Lontano dalla temperata ironia di Indovina chi viene a cena?, Non sposate le mie figlie condivide nondimeno col film di Kramer, uno, due, tre e quattro generi rassicuranti. Generi a cui le due commedie assicurano un normale statuto sociale e professionale, ieri nel segno di un avvenuto integrazionismo kennedyano, oggi in quello dell’immigration choisie (l’immigrazione selettiva e discriminatoria), predicata da Nicolas Sarkozy durante la campagna presidenziale del 2012. Immigrazione che privilegia i lavoratori qualificati e utili all’economia nazionale, proprio come i generi di monsieur Verneuil, imprenditori, avvocati, banchiere, attori, che dimostrano di essere persone importanti, di fare cose importanti, che rassicurano le convinzioni civili dei suoceri e dei consuoceri, neanche a dirlo ricchi, borghesi ed evidentemente intolleranti ai francesi colonialisti e sfruttatori.
Intorno a un tavolo e davanti a un bicchiere di vino francese si risolvono poi le contraddizioni di questa commedia corale, che predica una chance (gli immigrati sono francesi come gli altri e hanno gli stessi diritti degli altri, il matrimonio è una cosa buona e bella e tutti siamo fratelli) e poi bazzica un patriottismo un po’ desueto, forzando tout le monde a dichiarare l’orgoglio nazionale con la mano sul cuore.
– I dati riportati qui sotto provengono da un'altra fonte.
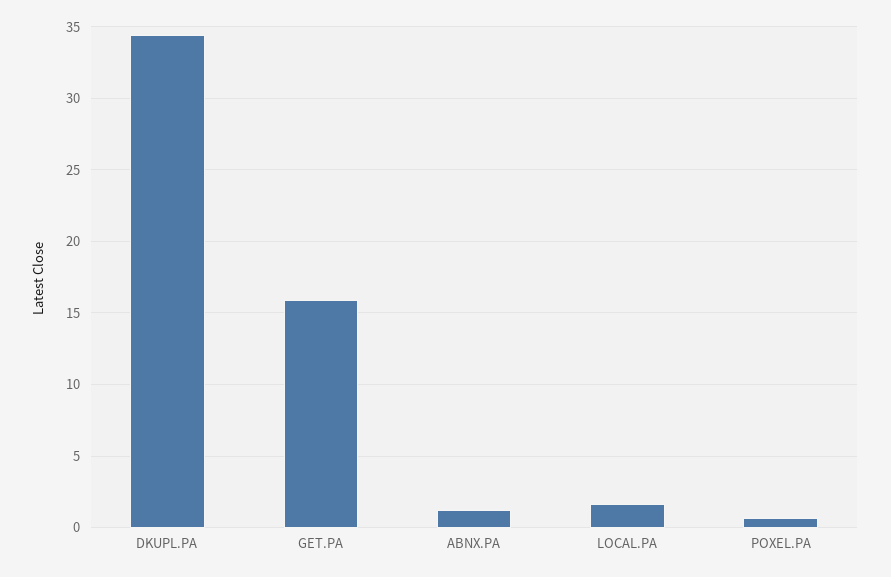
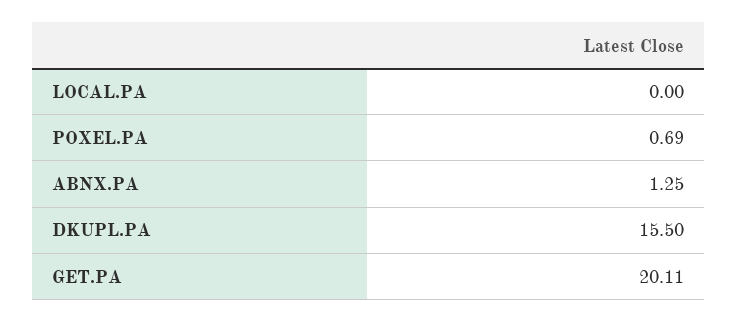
DKUPL.PA: 34.5 -> 15.5
GET.PA: 16 -> 20.11
LOCAL.PA: 1.5 -> 0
Non sposate le mie figlie alleggerisce con la risata ecumenica l’inquietudine e le contraddizioni che agitano la società francese, ‘celebrando’ col matrimonio un sentimento di disagio condiviso. È il razzismo partecipato a renderci davvero simili. Integrazione raggiunta insomma, non contro il pregiudizio ma grazie al pregiudizio.